Em estudo que tenta esquadrinhar essa realidade econômica, que justificava a concessão de privilégios bastante amplos ao comércio estrangeiro, Virgínia Rau focaliza “a presença em terra portuguesa de ingleses, flamengos, alemães, galegos e biscainhos, lado a lado com aragoneses, catalães, franceses, italianos e outros mercadores das partes mediterrânicas ou septentrionais” (1968b: 131-32)414. Essa mesma autora ainda escreve que “no último quartel do século XV são inúmeros os mercadores estrangeiros que se acolhem à cidadania portuguesa, por casamento com mulheres portuguesas ou por favor do rei” (p.143)415. O comércio, incluído o linguístico, era intenso com outras nações europeias, destacando-se a exportação de sal, ao lado de frutas, vinho, azeite. Mesmo concorrendo com a França, com quem chegou a ter comércio com essa mesma mercadoria416, Portugal sobressai nessas negociações sobretudo com interessados consumidores do Mar do Norte e do Báltico, por ser o seu produto “mais anídrico, e alvo e menos deliquescente”, informa Rau (1968d:177)417, convivendo, em contrapartida, com o problema da falta de suprimentos cerealíferos, a ponto mesmo de uma provisão de 14 de setembro de 1568 proibir venda de pão a estrangeiros, anota Oliveira Marques à crítica do autor de Ritratto et riuerso... (1987:1999)418. Além de trigo, dependia de fornecimento de madeira para a construção naval, como salienta o mesmo Oliveira Marques (1987:18), ademais de outros produtos manufaturados como tecidos de lã, aprestos navais, enxárcia e munições, adita Rau (1968d:181).
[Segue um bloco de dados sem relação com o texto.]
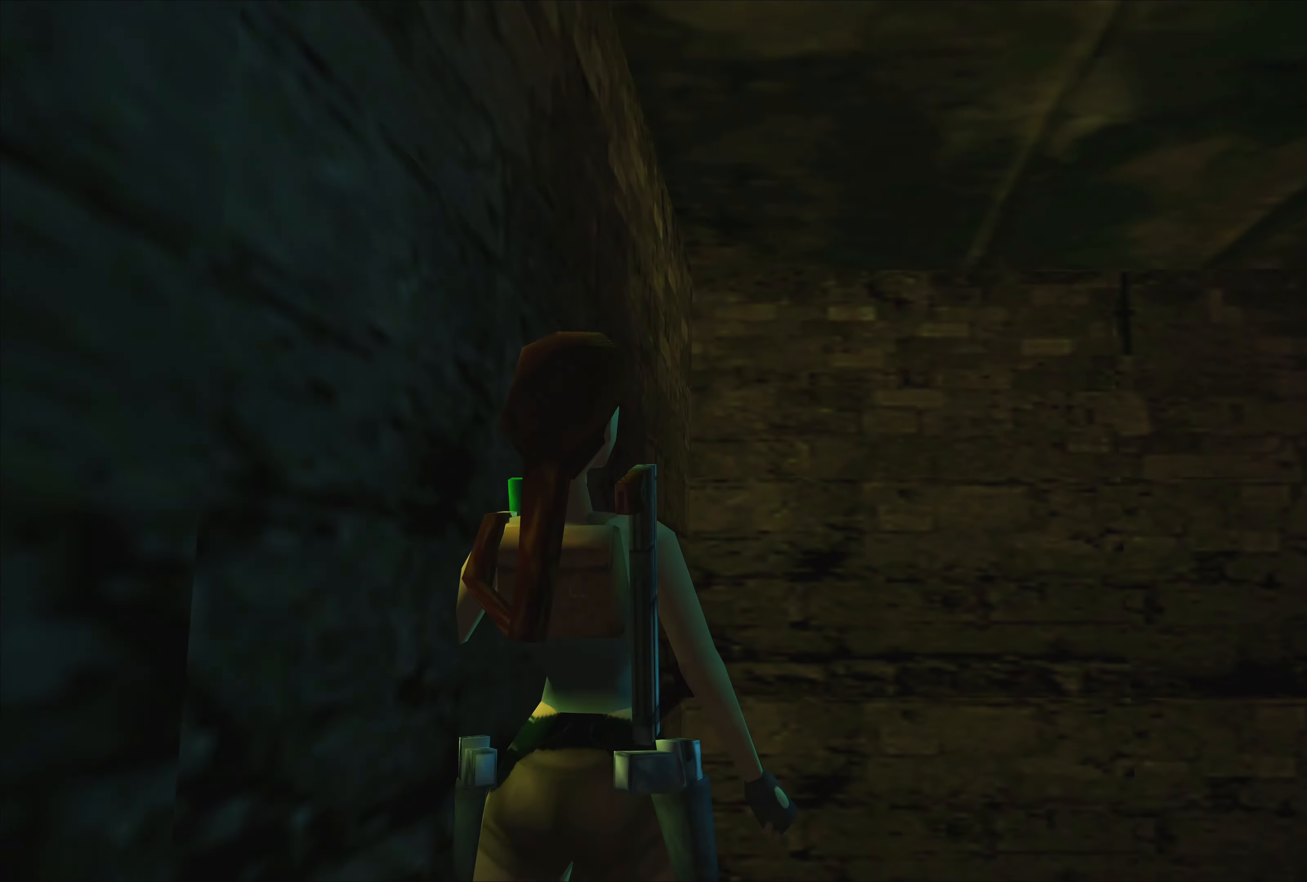
{"buttons": [], "left_stick": "center", "right_stick": "center", "events": []}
Esses produtos constituíam lexias que saltitavam nos contatos linguísticos entre estrangeiros e lusos. Nos fins do século XV e início do XVI, o afluxo irá aumentar com a descoberta das rotas marítimas por Vasco da Gama. Às voltas com falta de capital para aquisição das mercadorias trazidas do Oriente, que também precisavam de escoamento entre os portos portugueses e as regiões do Norte e do Sul da Europa, Portugal enche-se de estrangeiros cuja vinda é estimulada pela Coroa, sobretudo italianos, que foram uma forte presença em terras lusitanas419, pois, “unici fra gli stranieri, associano le loro navi alle

414 Tb.: Mauro (1991:40).

415 Tb.: Diffie (1970:7 e 10). Sobre a presença de italianos, especialmente genoveses, milaneses e também florentinos “en el centro principal de la expansión ibérica por el Atlántico, Lisboa”, v. Otte (1980: esp. p. 49-50 e 54).

416 V. Rau (1968c:183) e Azaola (1977:23).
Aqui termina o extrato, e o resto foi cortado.